Multimodal Generative Recommendation for Fusing Semantic and Collaborative Signals

ICLR 2026 Conference Submission21371 Authors

19 Sept 2025 (modified: 08 Oct 2025)ICLR 2026 Conference SubmissionEveryoneRevisionsBibTeXCC BY 4.0
Keywords: Generative Recommendation, Generative Retrieval, Residual Quantization, Recommender Systems
Abstract: Sequential recommender systems rank relevant items by modeling a user's interaction history and computing the inner product between the resulting user representation and stored item embeddings. To avoid the significant memory overhead of storing large item sets, the generative recommendation paradigm instead models each item as a series of discrete semantic codes. Here, the next item is predicted by an autoregressive model that generates the code sequence corresponding to the predicted item. However, despite promising ranking capabilities on small datasets, these methods have yet to surpass traditional sequential recommenders on large item sets, limiting their adoption in the very scenarios they were designed to address. We identify two key limitations underlying the performance deficit of current generative recommendation approaches: 1) Existing methods mostly focus on the text modality for capturing semantics, while real-world data contains richer information spread across multiple modalities, and 2) the fixation on semantic codes neglects the synergy of collaborative and semantic signals. To address these challenges, we propose MSCGRec, a Multimodal Semantic and Collaborative Generative Recommender. MSCGRec incorporates multiple semantic modalities and introduces a novel self-supervised quantization learning approach for images based on the DINO framework. To fuse collaborative and semantic signals, MSCGRec also extracts collaborative features from sequential recommenders and treats them as a separate modality. Finally, we propose constrained sequence learning that restricts the large output space during training to the set of permissible tokens. We empirically demonstrate on three large real-world datasets that MSCGRec outperforms both sequential and generative recommendation baselines, and provide an extensive ablation study to validate the impact of each component.

Records supplied:
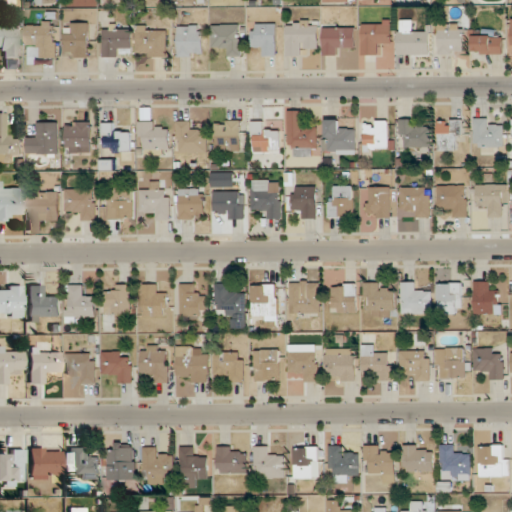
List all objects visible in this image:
building: (338, 1)
building: (511, 30)
building: (376, 35)
building: (302, 36)
building: (265, 37)
building: (42, 38)
building: (228, 38)
building: (338, 38)
building: (412, 38)
building: (77, 39)
building: (451, 39)
building: (117, 40)
building: (190, 40)
building: (8, 41)
building: (151, 41)
building: (487, 42)
road: (256, 89)
building: (487, 133)
building: (376, 134)
building: (414, 134)
building: (228, 135)
building: (450, 135)
building: (78, 136)
building: (153, 136)
building: (338, 136)
building: (191, 137)
building: (303, 137)
building: (44, 138)
building: (265, 138)
building: (116, 139)
building: (8, 140)
building: (267, 197)
building: (492, 198)
building: (453, 199)
building: (305, 200)
building: (417, 200)
building: (156, 201)
building: (342, 201)
building: (379, 201)
building: (81, 202)
building: (10, 203)
building: (120, 203)
building: (192, 203)
building: (229, 204)
building: (42, 208)
road: (256, 251)
building: (305, 296)
building: (344, 297)
building: (449, 297)
building: (485, 298)
building: (119, 299)
building: (380, 299)
building: (415, 299)
building: (193, 300)
building: (11, 301)
building: (154, 301)
building: (264, 301)
building: (80, 302)
building: (42, 305)
building: (232, 306)
building: (511, 358)
building: (304, 360)
building: (378, 361)
building: (342, 362)
building: (451, 362)
building: (11, 363)
building: (155, 363)
building: (192, 363)
building: (417, 363)
building: (490, 363)
building: (43, 364)
building: (267, 364)
building: (82, 366)
building: (117, 366)
road: (256, 413)
building: (418, 459)
building: (231, 460)
building: (378, 460)
building: (493, 460)
building: (46, 462)
building: (122, 462)
building: (306, 462)
building: (343, 462)
building: (268, 463)
building: (455, 463)
building: (81, 464)
building: (12, 466)
building: (158, 466)
building: (192, 466)
building: (337, 506)
building: (417, 506)
building: (233, 508)
building: (77, 510)
building: (193, 510)
building: (451, 511)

Problem description: Condense the paragraph of the recommender-system submission above that begins "Abstract: Sequential recommender systems" into a bulleted list that keeps its main facts.

Expected output:
- Sequential recommenders rank items by modeling a user's interaction history and taking the inner product of the resulting user representation with stored item embeddings.
- Generative recommendation avoids the memory cost of storing large item sets. It represents each item as a series of discrete semantic codes, and an autoregressive model generates the code sequence of the predicted next item.
- These methods rank well on small datasets but have not yet beaten traditional sequential recommenders on large item sets, the very scenarios they were designed for.
- Two limitations explain this gap:
  - Existing methods focus mostly on text, while real-world data spreads richer information across multiple modalities.
  - The fixation on semantic codes neglects the synergy between collaborative and semantic signals.
- The proposed MSCGRec (Multimodal Semantic and Collaborative Generative Recommender) addresses these limitations:
  - It incorporates multiple semantic modalities.
  - It adds a new self-supervised quantization learning approach for images based on the DINO framework.
  - It extracts collaborative features from sequential recommenders and treats them as a separate modality.
  - It uses constrained sequence learning, which restricts the output space during training to permissible tokens.
- On three large real-world datasets, MSCGRec outperforms both sequential and generative baselines, and an extensive ablation study validates each component.